We’re talking, of course, about the expat community, a vital lifeline in a new city. Don’t know where to get decent wine? The expats do. Can’t find a bar that shows rugby? The expats will be showing it at their place. Haven’t got a clue which dry cleaner to trust with your good shirt? You know who to call.
In Bombay the expats fall into one of two discrete groups. On the one hand are those here at the behest of foreign banks, funds managers and other multinational behemoths. While their numbers have taken a hit recently due to the overzealous and unscrupulous shenanigans of their financial brethren, they still form a sizeable community in the city.
Their domain is south Bombay, the financial hub of India’s financial hub. Places such as the private Breach Candy Club and the swanky bars of the five-star hotels are the playgrounds of the seriously wealthy expats-on-a-package. Their air-conditioned penthouse apartments overlook the ocean and domestic staff look after everything from boiling the milk to babysitting.
Weekends are spent at charity golf events and bidding at charity auctions, while their partners spend weekdays lunching, shopping and doing more charity work.
It’s a world neatly summed up in an invaluable expat guidebook published in the city.
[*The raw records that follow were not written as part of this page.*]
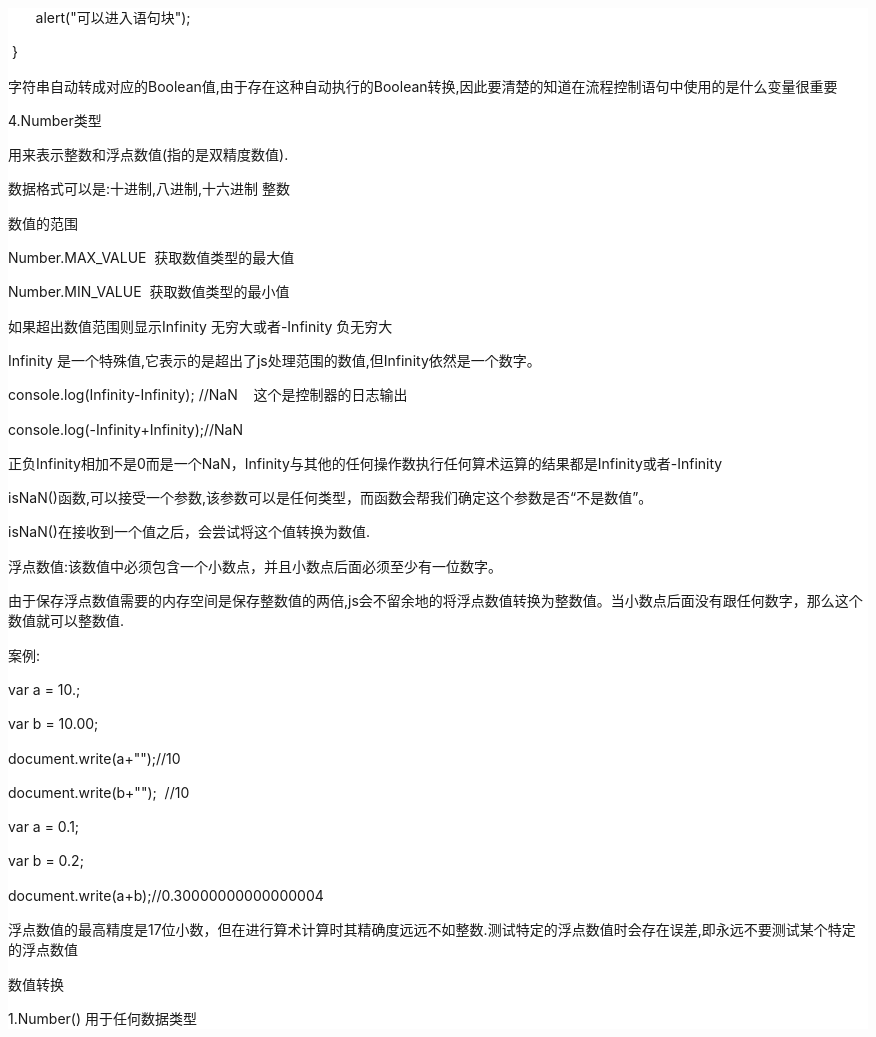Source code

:        alert("可以进入语句块");

 }  

字符串自动转成对应的Boolean值,由于存在这种自动执行的Boolean转换,因此要清楚的知道在流程控制语句中使用的是什么变量很重要



4.Number类型

用来表示整数和浮点数值(指的是双精度数值).

数据格式可以是:十进制,八进制,十六进制 整数



数值的范围

Number.MAX\_VALUE  获取数值类型的最大值

Number.MIN\_VALUE  获取数值类型的最小值

如果超出数值范围则显示Infinity 无穷大或者-Infinity 负无穷大

Infinity 是一个特殊值,它表示的是超出了js处理范围的数值,但Infinity依然是一个数字。

console.log(Infinity-Infinity); //NaN    这个是控制器的日志输出

console.log(-Infinity+Infinity);//NaN  

正负Infinity相加不是0而是一个NaN，Infinity与其他的任何操作数执行任何算术运算的结果都是Infinity或者-Infinity



isNaN()函数,可以接受一个参数,该参数可以是任何类型，而函数会帮我们确定这个参数是否“不是数值”。

isNaN()在接收到一个值之后，会尝试将这个值转换为数值.



浮点数值:该数值中必须包含一个小数点，并且小数点后面必须至少有一位数字。

由于保存浮点数值需要的内存空间是保存整数值的两倍,js会不留余地的将浮点数值转换为整数值。当小数点后面没有跟任何数字，那么这个数值就可以整数值.

案例:

var a = 10.;

var b = 10.00;

document.write(a+"");//10

document.write(b+"");  //10



var a = 0.1;

var b = 0.2;

document.write(a+b);//0.30000000000000004  

浮点数值的最高精度是17位小数，但在进行算术计算时其精确度远远不如整数.测试特定的浮点数值时会存在误差,即永远不要测试某个特定的浮点数值



数值转换

1.Number() 用于任何数据类型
It helpfully advises that the best way to get many small jobs done – from paying bills to buying stationery – is to “ask your driver”.
Of course, this works for the expats-on-a-package, who have a driver and car included as part of their job description; along with private schools for the kids and someone to walk the Labradoodle. The second class of expats do have drivers, they just tend to be rickshaw wallahs who operate three-wheeled death machines rather than shiny, white four-wheel drives.
These expats-without-a-package have landed here under their own steam and tend to live further out in the burbs. Young and usually involved in some form of creative industry, they tend to cluster around the eminently fashionable northern suburb of Bandra. While the packaged expats spend their days making (or possibly losing) vast amounts of cash, their unpackaged fellow countrymen and women spend their days hanging out at the local bagel shop.
Apart from offering comfortable chairs, good coffee and great bagels, the place also has free Wi-Fi, which means it’s a de-fact office for every self-employed photographer, web designer, indie film director and freelance journalist in Bandra. Handily, the place is also jam-packed with plenty of under-employed expat writers, artists, models and actors looking to update their Facebook, blog and Twitter accounts. Hang around long enough and someone will probably offer you a job in their latest venture.
Having come here under our own steam, but working for foreign outlets, we straddle both groups and tend to spend days at the bagel shop and evenings at bars in the south. It’s a good way of getting the best of both worlds.
But after a while it’s time to put the Aussie flag back in the drawer, jump in a rickshaw and go where nobody knows or can pronounce your name – just to remind yourself why you came away in the first place.



Casey van Embden
2 years ago
Great post. I am a South African, living in Delhi and I think I am an in-betweener too. I will eat at a 5 star restaurant, but get there on a rickshaw. I think it's the way to go. I really enjoy your blog!